By Richard Koch, CPA
Director of Quality Control at Gray, Gray & Gray
The Employee Retention Tax Credit (“ERC”) has provided many employers with significant tax credits for retaining workers. While the Paycheck Protection Program (“PPP”) involved loans which are potentially forgiven, ERC’s are potentially refundable as payroll tax credits, and therefore neither debt (ASC 470) or income taxes (ASC 740) apply.
One key consideration however is that the ERC accounting options for an entity will depend on whether they are for-profit or not-for-profit.
When it comes to a not-for-profit entity, the U.S. generally accepted accounting principles (“U.S. GAAP”) require following FASB Subtopic 958-605, “Not-for-Profit Entities – Revenue Recognition” (“Subtopic 958-605”); and would therefore apply that accounting model, including presentation and disclosure. A not-for-profit entity would not be able to elect to analogize to International Accounting Standard 20, “Accounting for Governmental Grants and Disclosure of Government Assistance” (“IAS 20”).
If the organization receives the ERC as an advance, it will record a liability for the cash received until such time that the conditions to earn the credit are substantially met. When conditions are met, a not-for-profit entity is required to record the income as revenue.

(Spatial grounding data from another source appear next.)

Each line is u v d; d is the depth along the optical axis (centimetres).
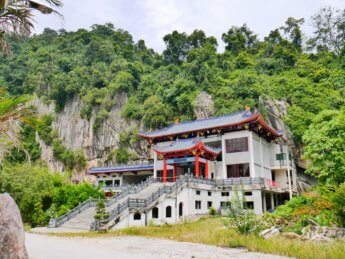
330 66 7662
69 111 8075
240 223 1852
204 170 4050
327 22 9394
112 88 7806
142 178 5506
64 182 4250
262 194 3506
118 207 2659
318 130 3022
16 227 948
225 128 4075
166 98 7362
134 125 7125
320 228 1816
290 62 8069
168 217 3045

U.S. GAAP does not provide a business entity with specific accounting treatment for governmental grants which results in accounting by analogy. Accordingly, a for-profit entity should account for the ERC as a government grant by analogy to either Subtopic 958-605 or IAS 20.
If the business entity received a PPP loan and used either Subtopic 958-605 or IAS 20, it would be expected to apply the same method to the ERC.

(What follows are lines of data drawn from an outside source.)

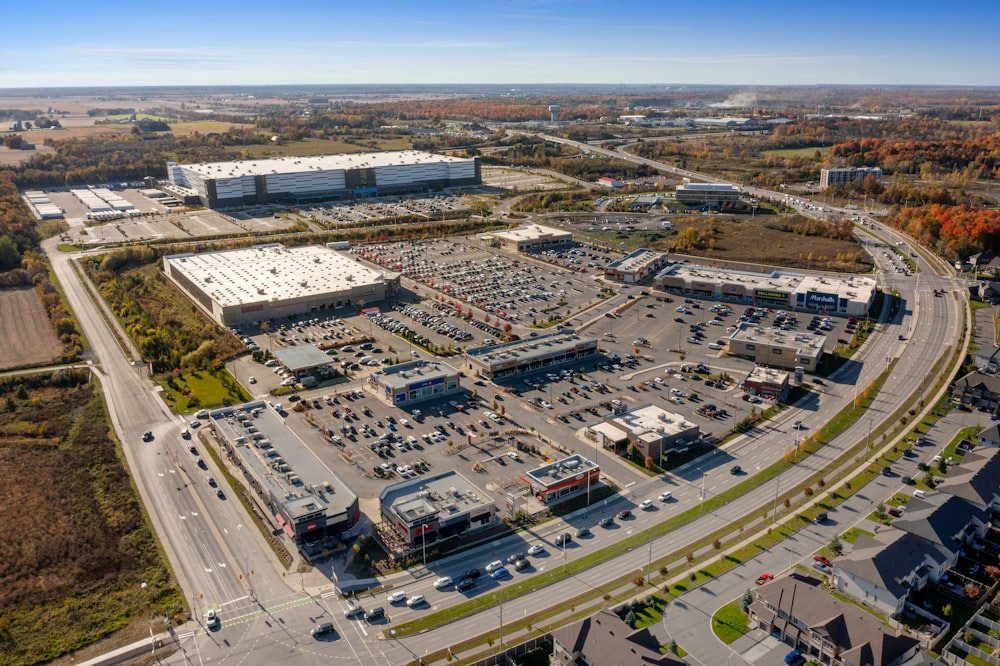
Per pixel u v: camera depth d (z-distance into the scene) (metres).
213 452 153.62
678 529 126.44
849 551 116.56
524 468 146.88
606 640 92.44
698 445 154.88
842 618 95.69
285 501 125.88
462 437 160.00
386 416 170.12
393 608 108.31
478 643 100.56
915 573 107.81
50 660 99.19
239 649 100.50
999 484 129.50
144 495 138.25
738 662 95.56
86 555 119.88
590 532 126.38
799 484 138.88
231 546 123.19
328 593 111.69
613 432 155.62
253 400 178.12
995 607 104.62
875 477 139.75
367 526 128.38
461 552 121.62
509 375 193.00
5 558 119.25
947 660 96.06
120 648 101.06
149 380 190.75
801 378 185.88
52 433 161.75
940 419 162.62
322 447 155.88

Subtopic 958-605 – A for-profit entity that elects to apply the guidance in Subtopic 958-605 would consider the ERC as a non-exchange transaction with a governmental entity that is accounted for as a conditional contribution.
When conditions are met, a for-profit entity may record the amount as grant revenue or other income. However, Subtopic 958-605 does not permit an entity to net the grant against qualifying costs.

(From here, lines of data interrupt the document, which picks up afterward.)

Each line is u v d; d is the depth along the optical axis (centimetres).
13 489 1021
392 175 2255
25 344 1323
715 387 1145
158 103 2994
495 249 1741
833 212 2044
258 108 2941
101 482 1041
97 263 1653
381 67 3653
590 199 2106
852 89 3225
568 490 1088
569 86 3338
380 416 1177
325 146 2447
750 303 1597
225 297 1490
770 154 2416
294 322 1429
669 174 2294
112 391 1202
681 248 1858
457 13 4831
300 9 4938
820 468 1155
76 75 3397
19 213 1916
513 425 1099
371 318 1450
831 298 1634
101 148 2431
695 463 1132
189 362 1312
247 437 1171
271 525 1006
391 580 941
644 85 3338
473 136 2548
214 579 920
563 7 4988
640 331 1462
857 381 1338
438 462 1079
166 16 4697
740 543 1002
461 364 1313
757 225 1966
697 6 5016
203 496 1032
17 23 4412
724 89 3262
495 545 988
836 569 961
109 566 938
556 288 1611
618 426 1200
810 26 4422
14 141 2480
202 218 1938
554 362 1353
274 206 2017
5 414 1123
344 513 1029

Disclosures should describe the accounting model applied, significant terms of the program, and a description of the relevant line items and amounts recognized within the financial statements. When amounts have not been recognized because conditions have not been substantially met, these conditions should be disclosed.
IAS 20 – Government grants are recognized in profit or loss on a systematic basis over the periods in which the entity recognizes expenses for the related costs for which the grants are intended to compensate. In the case of grants related to assets, this requires setting up the grant as deferred income or deducting it from the carrying amount of the asset.
A government grant is recognized only when there is reasonable assurance that (a) the entity will comply with any conditions attached to the grant and (b) the grant will be received.
A grant receivable as compensation for costs already incurred or for immediate financial support, with no future related costs, should be recognized as income in the period in which it becomes a receivable.
A grant relating to assets may be presented in one of two ways: (a) as deferred income; or (b) by deducting the grant from the asset’s carrying amount.
A grant relating to income may be reported separately as “other income” or deducted from the related expense.
The following must be disclosed for government grants: (a) accounting policy adopted for grants, including method of balance sheet presentation; (b) nature and extent of grants recognized in the financial statements; and (c) unfulfilled conditions and contingencies attaching to recognized grants.